How to Become a Morning Person

Are you a night owl?

Would you rather be a morning person, either because of personal aspiration or because you have a job that requires you to wake up early?  It can be pretty rough to have to wake up early when it’s literally painful to hear that alarm and get up, head still foggy, wanting to stay in bed.

I was that way for most of my life.  I naturally was a night owl who preferred to get to bed at two or three in the morning and get up around nine or ten.  I hated, hated, hated to get up early and just couldn’t go to bed much earlier than midnight.  The alarm was physically painful and triggered an adrenaline dump, causing me to always be grumpy in the morning.

At this point I get up at five for most of the week, and maybe six or six thirty on days off, but rarely later than that.  I feel pretty good and I’m nearly as grumpy as I once was.  I do go to bed at ten, but I fall asleep right away and get proper rest.

If you’re interested in doing this too, here’s how I did it!

First, I grew up.  I don’t mean I’m more mature and that’s why I get up early, but rather that my brain developed to the point that I wasn’t quite as predisposed to be a night owl.  People in their teens and early twenties naturally need a little more rest and physiologically will sleep late if given a choice.  However, that wasn’t all, as I still had trouble getting up early in my mid thirties.

I tapped in to what motivates me.  My job got dramatically better and so I didn’t hate the thought of getting up for that reason.  You don’t have to get a new job though, because even when I had a terrible job it was easier to get up on days when I had a personal project that interested me.
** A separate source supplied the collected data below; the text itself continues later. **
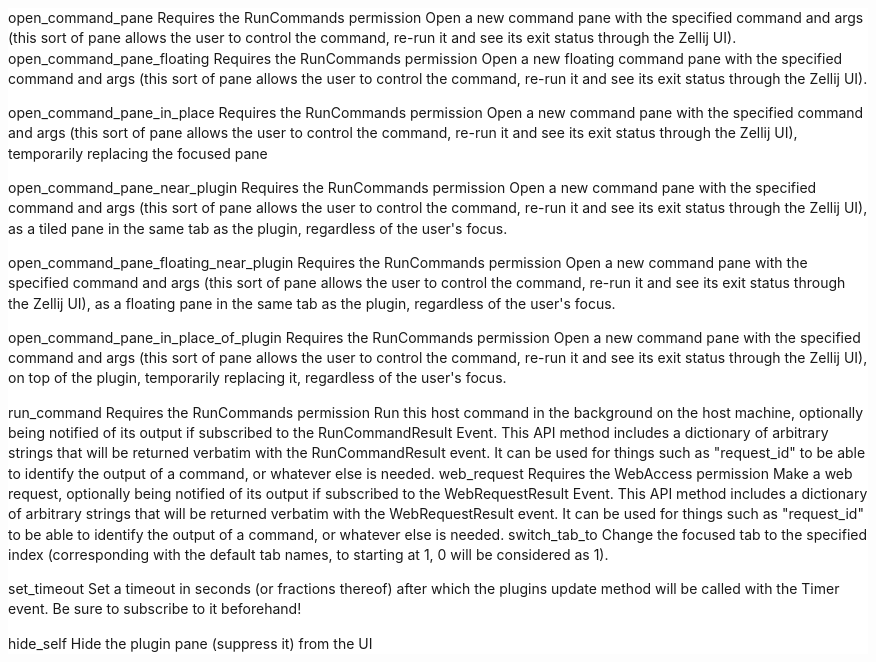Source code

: open_command_pane
Requires the RunCommands permission Open a new command pane with the specified command and args (this sort of pane allows the user to control the command, re-run it and see its exit status through the Zellij UI).
open_command_pane_floating
Requires the RunCommands permission
Open a new floating command pane with the specified command and args (this sort of pane allows the user to control the command, re-run it and see its exit status through the Zellij UI).

open_command_pane_in_place
Requires the RunCommands permission
Open a new command pane with the specified command and args (this sort of pane allows the user to control the command, re-run it and see its exit status through the Zellij UI), temporarily replacing the focused pane

open_command_pane_near_plugin
Requires the RunCommands permission
Open a new command pane with the specified command and args (this sort of pane allows the user to control the command, re-run it and see its exit status through the Zellij UI), as a tiled pane in the same tab as the plugin, regardless of the user's focus.

open_command_pane_floating_near_plugin
Requires the RunCommands permission
Open a new command pane with the specified command and args (this sort of pane allows the user to control the command, re-run it and see its exit status through the Zellij UI), as a floating pane in the same tab as the plugin, regardless of the user's focus.

open_command_pane_in_place_of_plugin
Requires the RunCommands permission
Open a new command pane with the specified command and args (this sort of pane allows the user to control the command, re-run it and see its exit status through the Zellij UI), on top of the plugin, temporarily replacing it, regardless of the user's focus.

run_command
Requires the RunCommands permission Run this host command in the background on the host machine, optionally being notified of its output if subscribed to the RunCommandResult Event. This API method includes a dictionary of arbitrary strings that will be returned verbatim with the RunCommandResult event. It can be used for things such as "request_id" to be able to identify the output of a command, or whatever else is needed.
web_request
Requires the WebAccess permission Make a web request, optionally being notified of its output if subscribed to the WebRequestResult Event. This API method includes a dictionary of arbitrary strings that will be returned verbatim with the WebRequestResult event. It can be used for things such as "request_id" to be able to identify the output of a command, or whatever else is needed.
switch_tab_to
Change the focused tab to the specified index (corresponding with the default tab names, to starting at 1, 0 will be considered as 1).

set_timeout
Set a timeout in seconds (or fractions thereof) after which the plugins update method will be called with the Timer event. Be sure to subscribe to it beforehand!

hide_self
Hide the plugin pane (suppress it) from the UI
I found a less disruptive and jarring way to wake up.  In this case, since I have to wake up in the dark, a light-based alarm clock with a dawn simulation really helped.  The light starts out soft and gets gradually brighter, triggering my brain to wake me up gently and naturally, and there is an alarm at the end that in case I manage to sleep through all the light.  This is the one I use, I like it because it’s rechargeable, inexpensive and not hard to use.
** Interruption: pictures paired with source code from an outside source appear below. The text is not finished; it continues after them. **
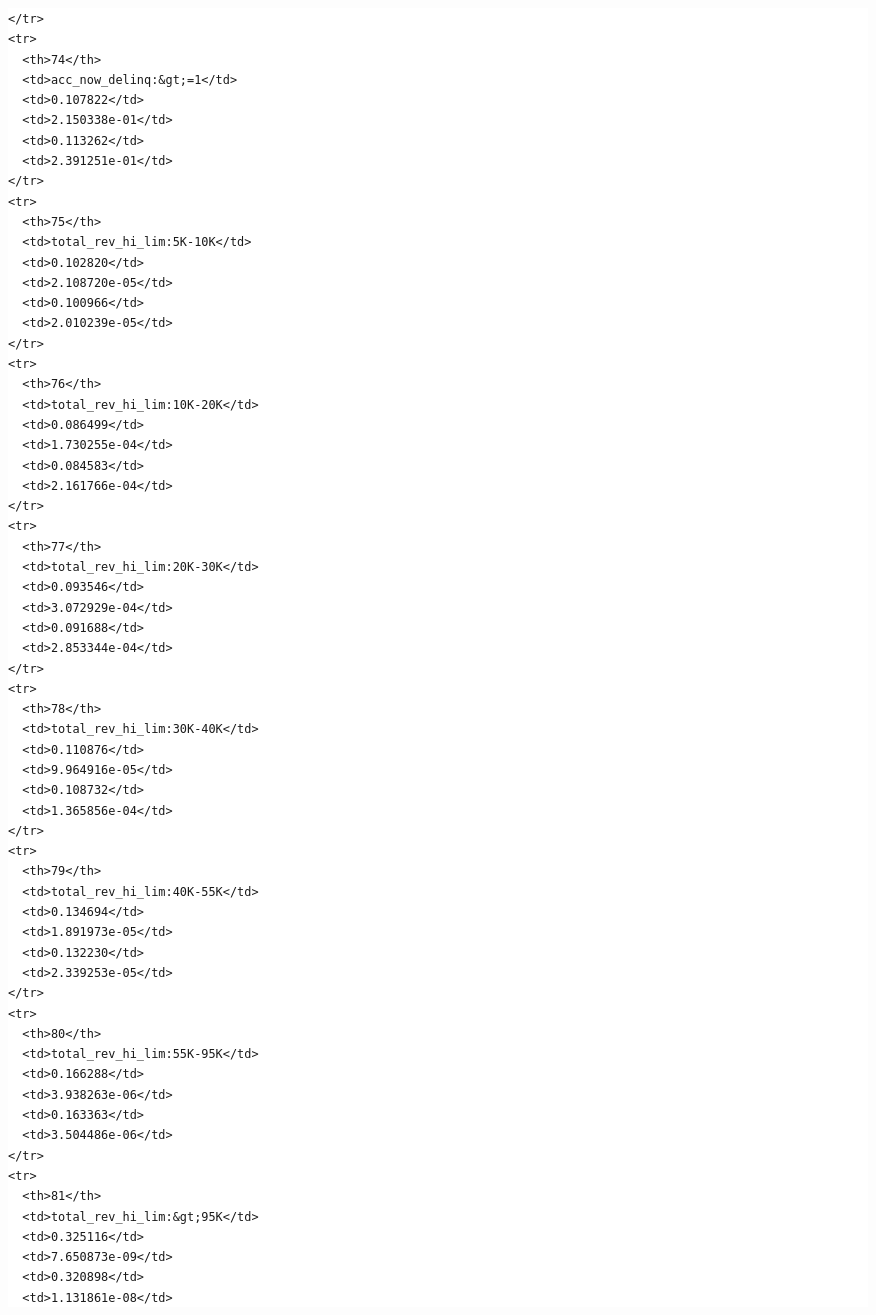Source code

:     </tr>
    <tr>
      <th>74</th>
      <td>acc_now_delinq:&gt;=1</td>
      <td>0.107822</td>
      <td>2.150338e-01</td>
      <td>0.113262</td>
      <td>2.391251e-01</td>
    </tr>
    <tr>
      <th>75</th>
      <td>total_rev_hi_lim:5K-10K</td>
      <td>0.102820</td>
      <td>2.108720e-05</td>
      <td>0.100966</td>
      <td>2.010239e-05</td>
    </tr>
    <tr>
      <th>76</th>
      <td>total_rev_hi_lim:10K-20K</td>
      <td>0.086499</td>
      <td>1.730255e-04</td>
      <td>0.084583</td>
      <td>2.161766e-04</td>
    </tr>
    <tr>
      <th>77</th>
      <td>total_rev_hi_lim:20K-30K</td>
      <td>0.093546</td>
      <td>3.072929e-04</td>
      <td>0.091688</td>
      <td>2.853344e-04</td>
    </tr>
    <tr>
      <th>78</th>
      <td>total_rev_hi_lim:30K-40K</td>
      <td>0.110876</td>
      <td>9.964916e-05</td>
      <td>0.108732</td>
      <td>1.365856e-04</td>
    </tr>
    <tr>
      <th>79</th>
      <td>total_rev_hi_lim:40K-55K</td>
      <td>0.134694</td>
      <td>1.891973e-05</td>
      <td>0.132230</td>
      <td>2.339253e-05</td>
    </tr>
    <tr>
      <th>80</th>
      <td>total_rev_hi_lim:55K-95K</td>
      <td>0.166288</td>
      <td>3.938263e-06</td>
      <td>0.163363</td>
      <td>3.504486e-06</td>
    </tr>
    <tr>
      <th>81</th>
      <td>total_rev_hi_lim:&gt;95K</td>
      <td>0.325116</td>
      <td>7.650873e-09</td>
      <td>0.320898</td>
      <td>1.131861e-08</td>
I kept my sleep schedule consistent.  That is a good idea anyway, and your brain will learn to fall asleep earlier if you stay with it and don’t ‘cheat’ too much.  You will also get better quality sleep.

I started my new routine at a time when my life was disrupted anyway, and I was unusually tired and ready to go to bed early anyway. When my life settled out I was already on my new schedule.

I don’t wake up right before I have to leave.  I give myself a little extra time to wake up and work on things before I have to be out the door.  This gives time to be creative, or to have breakfast if I want it, and it is a peaceful and often productive period.  For me, this lasts about an hour.

I don’t use ‘snooze.’  That little bit of extra sleep is rarely truly restful.  When I wake up early, if I don’t have at least forty five minutes more to sleep, I just get up for good.

I also sometimes have some tea or coffee in the morning, and I also sometimes have a balanced, light breakfast.  Those are both good ideas that can help you but I have an easy time in the morning even when I don’t do them, so I can’t trace my success to those activities.  I also have a shower first thing, which helps a little, but that doesn’t explain this new behavior either.

Though it pays to know yourself and understand your own personal needs, if you want to acquire a new habit like this it’s well worth it.  The traffic is better early in the morning, the grocery shopping quicker and easier with fresher produce and full stocks, and for many people, a creative peak occurs in the morning!